Frontcountry sites often boast a variety of amenities, such as running water, showers, and electric. They also allow campers to drive right up to their site.
Below you’ll find the best frontcountry sites for family camping, including options with swim beaches, biking, and more! All of the campgrounds below accept reservations, so you can plan ahead.
Jacobs Creek Campground (northern region)
- Cost: $10-$12/night, tent and RV
- Closest Town: Bristol
- Amenities: hiking, swimming, boating, fishing, flush toilets, showers, potable water, dump station
Little Oak Campground (northern region)
- Cost: $10-$12/night, tent and RVs
- Closest Town: Bristol
- Amenities: lake view and lake access sites, hiking, swimming, boating, fishing, flush toilets, showers, potable water, dump station, (no electric)

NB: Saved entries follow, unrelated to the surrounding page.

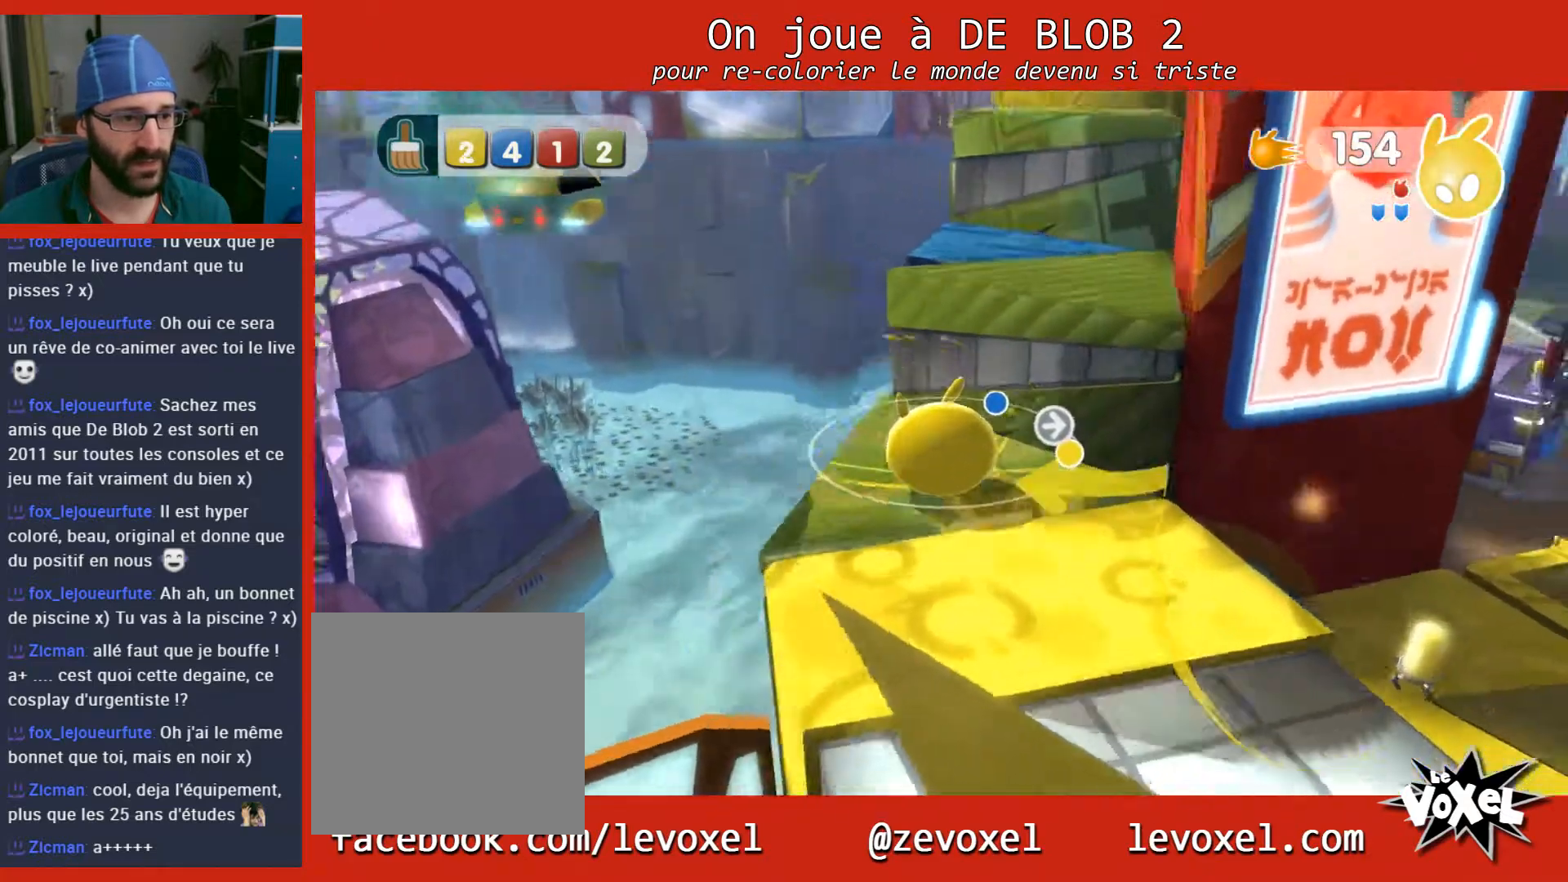
{"buttons": [], "left_stick": "up", "right_stick": "center", "events": [[100, "right_stick", "center"], [167, "left_stick", "up"]]}
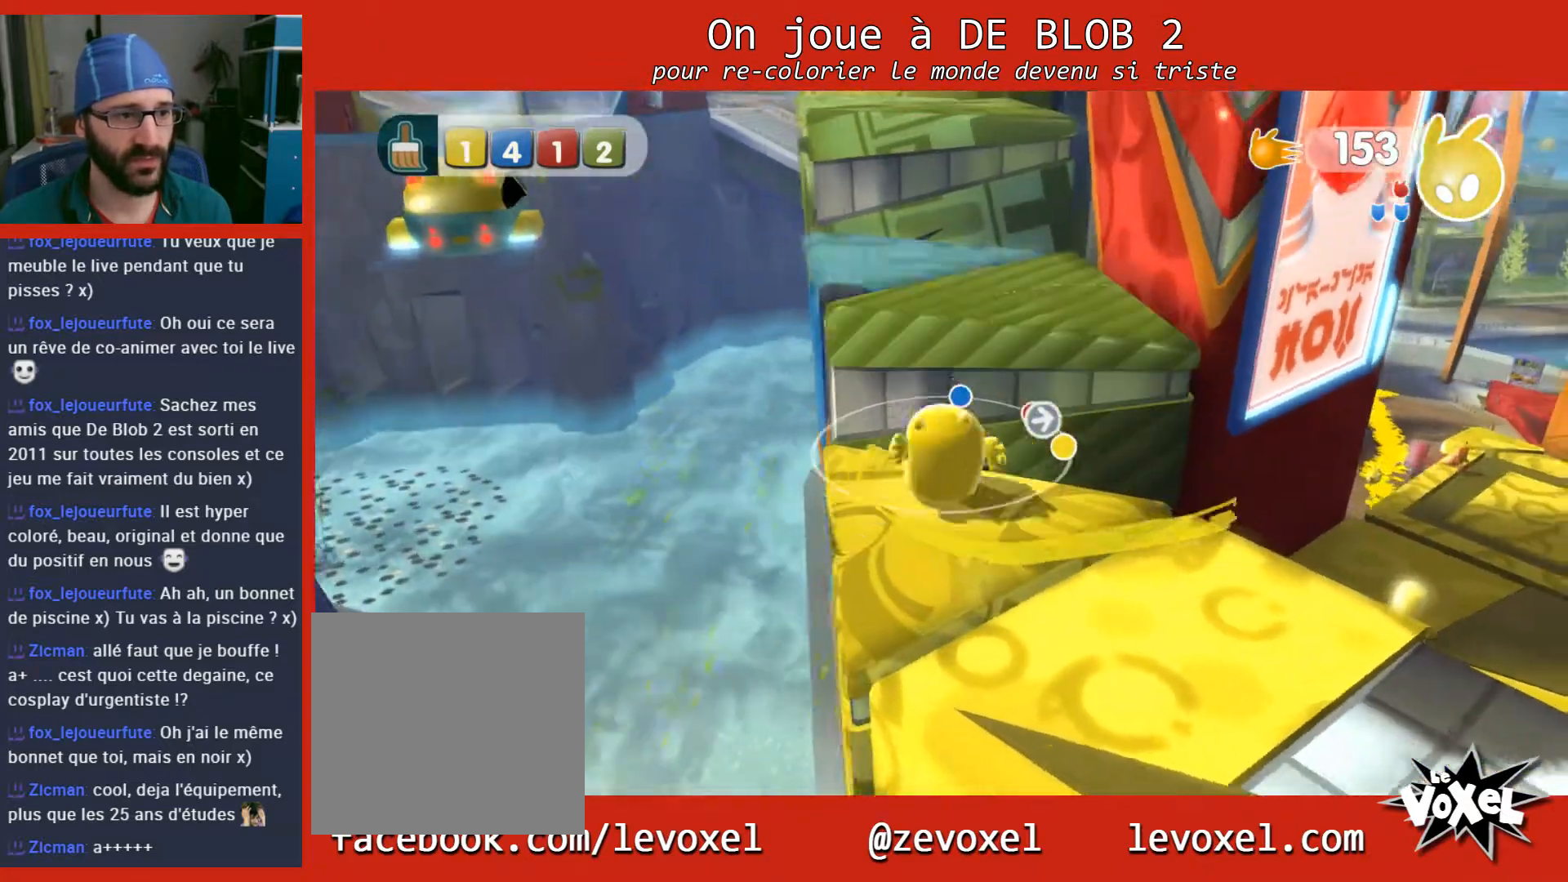
{"buttons": [], "left_stick": "up-right", "right_stick": "center", "events": [[67, "A", "down"], [300, "A", "up"], [367, "left_stick", "up-right"]]}
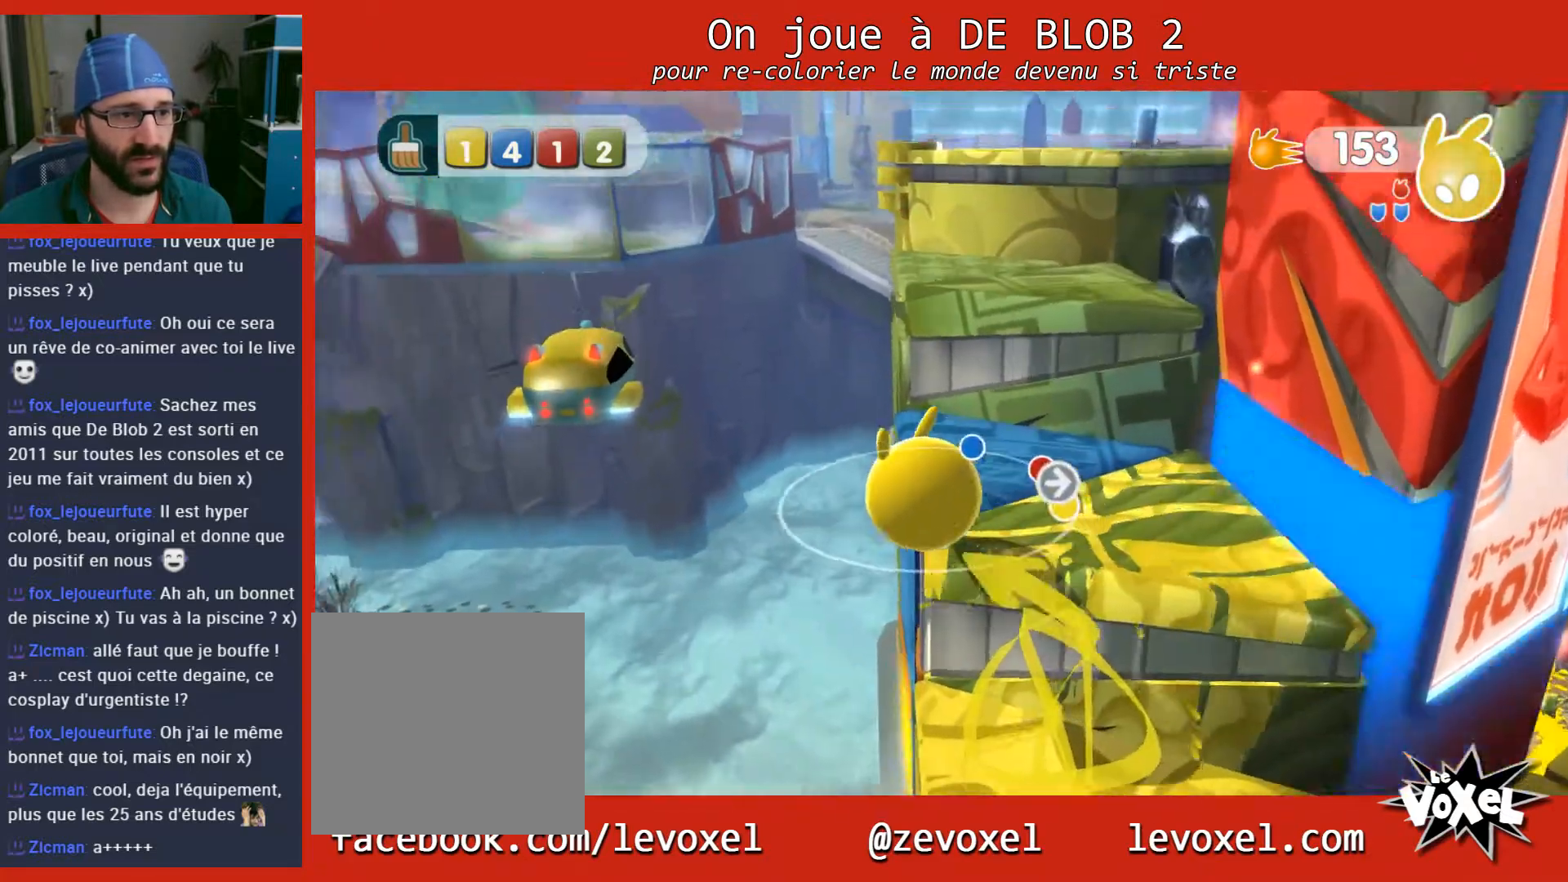
{"buttons": [], "left_stick": "right", "right_stick": "center", "events": [[67, "left_stick", "right"], [200, "left_stick", "down-right"], [500, "left_stick", "right"]]}
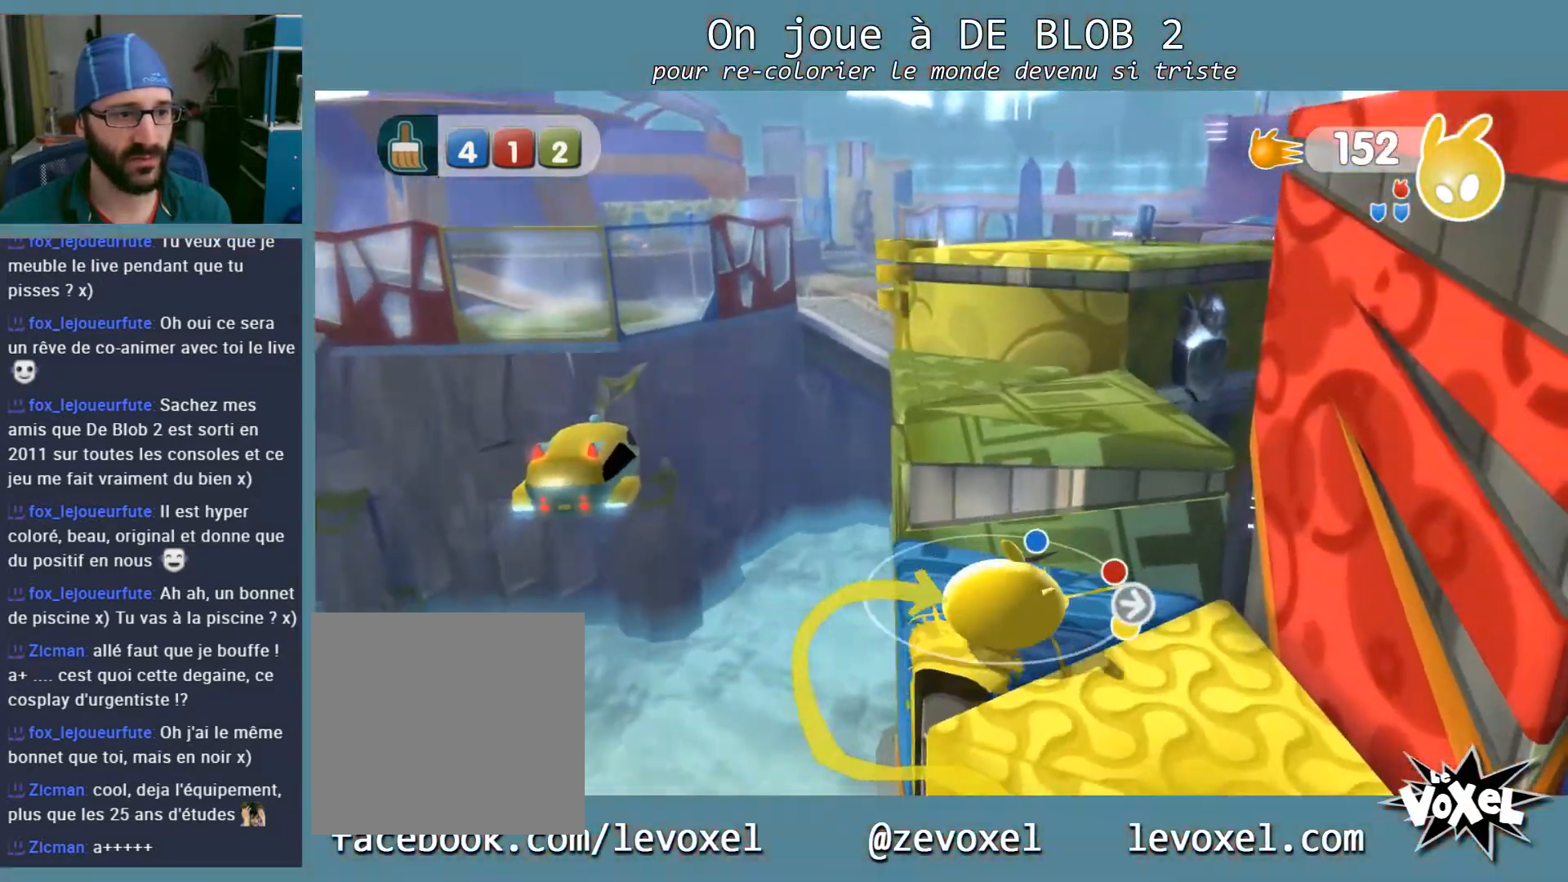
{"buttons": ["A"], "left_stick": "center", "right_stick": "center", "events": [[33, "left_stick", "down-right"], [67, "left_stick", "up"], [267, "left_stick", "center"], [500, "A", "down"]]}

Rock Creek Campground (northern region)
- Cost: $12-$40, tent and RV
- Closest Town: Erwin
- Amenities: hiking, swimming, fishing, flush toilets, showers, potable water, dump station, optional electric
Indian Boundary Campground (southern region)
- Cost: $20/night, tent and RV
- Closest Town: Tellico Plains
- Amenities: hiking, swimming, boating, fishing, flush toilets, showers, potable water, electric, dump station
Parksville Lake Campground (southern region)
- Cost: $12/tent, $20/RV
- Closest Town: Benton, TN
- Amenities: hiking, flush toilets, showers, potable water, picnic tables, fire rings, electric available, dump stations
Thunder Rock Campground (southern region)
- Cost: $12-$20/night, tents only
- Closet Town: Benton, TN
- Amenities: kayaking, mountain biking, hiking, flush toilets, showers, potable water, picnic tables, grills, swimming at nearby Ocoee Whitewater Center
Cherokee National Forest offers 1 very primitive rental cabin in the southern region. It is very popular and books up quickly.
Thankfully there are tons of cabin rentals in the adorable towns that line the foothills of the forest. All of the towns offer a variety of shopping and dining options, as well as hotels for less rustic accommodations.
Bristol TN (northern region)
- 20 minutes to Cherokee National Forest
- Bristol Caverns
- Bristol Motor Speedway (NASCAR)
- extensive shopping options at The Pinnacle
- a lively historic downtown shared with Bristol VA, allow you to stand in 2 states at once
Jonesborough TN (northern region)
- 20 minutes from CNF
- small water park
- vibrant downtown with historic charm
- famous regional festivals and story telling events
Elizabethton, TN (northern region)
- 10 minutes from Cherokee National Forest
- historic covered bridge
- quaint downtown
- Sycamore Shoals State Park living history reenactments
Athens, TN (southern region)
- 30 minutes from CNF
- Mayfield Dairy Farm and Creamery
- spectacular festivals throughout the year
- historic downtown area with eateries and gift shops
Cleveland, TN (southern region)
- 30 minutes from Cherokee National Forest
- 35 minutes from Chattanooga
- Museum Center at 5 Points
- Red Clay Historic park of Cherokee history
- historic downtown with many popular annual festivals
Top Cherokee National Forest Hikes
Cherokee National Forest boasts excellent hiking, without all the crowds of of the Smokies. As an added bonus, leashed dogs are allowed in all areas of the park, including all hiking trails.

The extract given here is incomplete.